▶ **Consigna de trabajo**: Retome el relato sobre el viaje a Brasilia y continúelo a partir de su última oración.

▶ **Fragmento seleccionado**:
###
Stefan Zweig viajó a Brasil entre los años 30 y 40, y dejó escrito un texto titulado Brasil, el país del futuro. El escritor austríaco quedó deslumbrado por la riqueza, la energía y la exuberancia de las tierras brasileñas, y pronosticaba un futuro dorado para ese país. Ha sido, claro, mi lectura de cabecera durante el viaje a Brasil que empezó el pasado día 13 de junio. El destino, que por burlón y caprichoso siempre me hace dudar de si los dioses del Olimpo realmente fueron un mito, ha querido que precisamente durante mis días en Brasilia, el país viera un alud de protestas y manifestaciones de la gente ante la subida del coste de los transportes públicos, y el dispendio realizado con motivo de la Copa Confederaciones. Sin correr ningún peligro (como he asegurado repetidas veces a familia y amigos), he tenido ocasión de ver de cerca qué sucede cuando un país se estremece.
Naturalmente, mi viaje se desarrolla de transporte en transporte, de puerta a puerta, y las visitas están organizadas por mis anfitriones. Pero es que aunque quisiera, como suelo hacer, escaparme para pasear por las calles de la ciudad, Brasilia no se deja: es una ciudad desarrollada y creada por y para el coche, y mientras contemplo las extensiones de tierra verde y árboles inmensos, pienso en la ironía de que este país que veo se disfrute solamente desde una caja de cristal. La planificación urbana que dio lugar a Brasilia es un ejemplo, dicen todos, de la arquitectura de las ciudades de los años 70: monumental, racional, dividiendo la urbe en sectores (hoteles, compras, viviendas, hospitales, ministerios…) fácilmente accesibles, es cierto (para sí quisieran esta falta de atascos las megalópolis norteamericanas). Sin embargo, esta organización de la ciudad me recuerda al benevolente dictador de los videojuegos de construcción de ciudad, que empieza separando las zonas por conveniencia y acaba comprendiendo que las casas sin mercados cerca se mueren de hambre, y que los hospitales no pueden estar lejos de los núcleos de población. Las ciudades nacen y se desarrollan orgánicamente, pero Brasilia es una construcción artificial, para bien y para mal.
###
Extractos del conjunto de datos
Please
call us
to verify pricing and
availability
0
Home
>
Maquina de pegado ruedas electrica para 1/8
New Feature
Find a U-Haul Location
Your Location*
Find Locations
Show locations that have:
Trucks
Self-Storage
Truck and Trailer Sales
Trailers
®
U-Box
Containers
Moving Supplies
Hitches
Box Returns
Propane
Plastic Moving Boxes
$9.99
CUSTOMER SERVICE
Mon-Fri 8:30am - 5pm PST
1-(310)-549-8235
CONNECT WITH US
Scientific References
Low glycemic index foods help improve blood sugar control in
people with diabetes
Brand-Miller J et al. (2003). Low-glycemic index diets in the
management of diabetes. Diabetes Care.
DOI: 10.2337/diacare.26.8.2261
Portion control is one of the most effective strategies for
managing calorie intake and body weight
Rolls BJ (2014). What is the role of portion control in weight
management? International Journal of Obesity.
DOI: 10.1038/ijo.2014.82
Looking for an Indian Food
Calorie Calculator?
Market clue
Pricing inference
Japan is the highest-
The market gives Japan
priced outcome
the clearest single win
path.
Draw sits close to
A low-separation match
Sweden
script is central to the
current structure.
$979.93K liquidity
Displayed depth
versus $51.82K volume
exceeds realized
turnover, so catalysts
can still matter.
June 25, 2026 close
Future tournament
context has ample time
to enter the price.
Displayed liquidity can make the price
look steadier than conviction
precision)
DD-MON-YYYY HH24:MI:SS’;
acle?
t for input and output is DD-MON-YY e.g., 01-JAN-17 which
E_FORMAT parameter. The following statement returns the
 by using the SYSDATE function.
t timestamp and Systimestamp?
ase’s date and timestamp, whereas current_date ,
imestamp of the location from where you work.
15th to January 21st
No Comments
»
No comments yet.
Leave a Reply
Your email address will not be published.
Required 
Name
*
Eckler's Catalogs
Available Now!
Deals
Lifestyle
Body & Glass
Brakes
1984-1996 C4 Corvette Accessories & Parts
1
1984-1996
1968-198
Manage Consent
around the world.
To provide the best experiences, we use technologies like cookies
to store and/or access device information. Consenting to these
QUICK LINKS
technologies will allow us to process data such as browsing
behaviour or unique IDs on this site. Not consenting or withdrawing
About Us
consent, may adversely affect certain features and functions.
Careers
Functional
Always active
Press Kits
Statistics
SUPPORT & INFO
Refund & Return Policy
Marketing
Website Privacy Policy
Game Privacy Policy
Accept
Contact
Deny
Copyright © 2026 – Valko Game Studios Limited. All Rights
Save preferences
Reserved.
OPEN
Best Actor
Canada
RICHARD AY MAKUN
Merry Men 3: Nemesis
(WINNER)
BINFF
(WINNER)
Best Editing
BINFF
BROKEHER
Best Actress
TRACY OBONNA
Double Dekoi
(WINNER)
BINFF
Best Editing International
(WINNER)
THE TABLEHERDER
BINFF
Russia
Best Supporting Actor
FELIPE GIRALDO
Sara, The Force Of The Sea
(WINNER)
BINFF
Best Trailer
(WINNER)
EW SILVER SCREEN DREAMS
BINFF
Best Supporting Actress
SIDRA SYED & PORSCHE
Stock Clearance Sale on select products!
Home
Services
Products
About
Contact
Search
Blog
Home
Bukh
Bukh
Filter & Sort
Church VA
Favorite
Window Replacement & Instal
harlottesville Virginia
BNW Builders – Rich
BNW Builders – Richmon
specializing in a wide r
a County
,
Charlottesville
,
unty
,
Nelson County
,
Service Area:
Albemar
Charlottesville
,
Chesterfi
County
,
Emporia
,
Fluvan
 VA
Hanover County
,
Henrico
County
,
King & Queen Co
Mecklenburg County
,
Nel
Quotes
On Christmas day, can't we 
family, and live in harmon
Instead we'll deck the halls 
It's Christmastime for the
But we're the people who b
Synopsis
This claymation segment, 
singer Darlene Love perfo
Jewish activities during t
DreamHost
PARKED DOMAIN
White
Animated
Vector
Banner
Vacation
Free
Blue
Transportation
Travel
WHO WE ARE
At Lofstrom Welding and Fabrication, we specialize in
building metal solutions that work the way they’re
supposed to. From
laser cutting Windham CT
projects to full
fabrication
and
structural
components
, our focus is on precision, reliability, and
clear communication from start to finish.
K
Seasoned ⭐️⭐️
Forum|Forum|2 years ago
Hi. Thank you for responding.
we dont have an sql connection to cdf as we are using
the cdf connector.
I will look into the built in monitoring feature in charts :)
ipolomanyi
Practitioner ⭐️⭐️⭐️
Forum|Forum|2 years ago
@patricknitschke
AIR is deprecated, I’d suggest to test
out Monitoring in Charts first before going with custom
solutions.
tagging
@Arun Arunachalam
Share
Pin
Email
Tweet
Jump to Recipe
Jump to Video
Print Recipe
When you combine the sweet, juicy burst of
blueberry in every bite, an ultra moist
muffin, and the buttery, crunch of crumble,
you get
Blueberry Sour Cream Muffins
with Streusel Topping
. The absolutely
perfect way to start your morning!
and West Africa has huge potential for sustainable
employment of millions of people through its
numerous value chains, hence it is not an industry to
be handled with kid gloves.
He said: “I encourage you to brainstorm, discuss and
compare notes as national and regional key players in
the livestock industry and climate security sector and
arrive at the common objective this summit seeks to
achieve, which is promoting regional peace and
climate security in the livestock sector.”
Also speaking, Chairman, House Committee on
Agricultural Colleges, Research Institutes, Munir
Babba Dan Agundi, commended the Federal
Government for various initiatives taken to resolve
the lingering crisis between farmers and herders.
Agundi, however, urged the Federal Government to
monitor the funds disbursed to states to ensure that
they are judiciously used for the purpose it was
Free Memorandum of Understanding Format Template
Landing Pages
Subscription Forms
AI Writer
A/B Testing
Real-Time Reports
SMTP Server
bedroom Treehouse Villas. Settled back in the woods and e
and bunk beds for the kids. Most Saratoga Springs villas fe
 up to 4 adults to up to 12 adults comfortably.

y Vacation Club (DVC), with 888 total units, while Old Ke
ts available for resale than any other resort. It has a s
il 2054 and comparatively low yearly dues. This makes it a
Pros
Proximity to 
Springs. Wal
###
▶ **Espacio de respuesta**:
Visitamos Pontao do Lago Sul, un complejo de ocio de restaurantes y bares, de decoración a cuál más exótica y vistas paradisíacas al lago Paranoá, y J. G. Ballard me acompaña durante todo el trayecto: personas encerradas en coches, salas con aire acondicionado, bares-cabaña. Visitamos las librerías Saraiva, una de las principales cadenas del país, con tiendas situadas en los shopping malls, a la mexicana. Visitamos los enormes monumentos públicos de la ciudad, el cemento abrazando la tierra y los árboles. Visitamos, siempre, porque no nos quedamos nunca. ¿Para qué? Aquí no se pierde tiempo, las terrazas de los cafés (y George Steiner también está presente en mi visita) brillan por su ausencia, los centros comerciales son el alma vendedora y vendida de la urbe.
¿Esto es el futuro? Lo pienso continuamente: ¿esto es el futuro, este país de extensiones inmensas, hermosas, verdes, ricas, que ha contraído un forzado matrimonio con rascacielos, aire acondicionado, coches, autopistas? Forzado porque es falso, porque en las paradas de autobús solamente hay brasileños y en las de taxis extranjeros; matrimonio porque no hay forma de deshacer este crecimiento incongruente, porque Brasil necesita a los que venimos de fuera y nosotros también necesitamos a Brasil.
No sé si este futuro que Brasil está construyendo es el que Stefan Zweig creyó ver, y por lo que parece cuando miro por la ventana, los brasileños tampoco están seguros. La humareda de los neumáticos ardiendo, los carteles que me cuesta descifrar, la marea de gente en las avenidas de seis carriles: eso es Brasil hoy. Y al fondo, las colinas cubiertas de espesos bosques, el color verde y la tierra roja burlándose, quizá, de mis dudas, de los gritos y protestas, de la Copa y la ciudad artificial. Sabedora de que el futuro sí es suyo.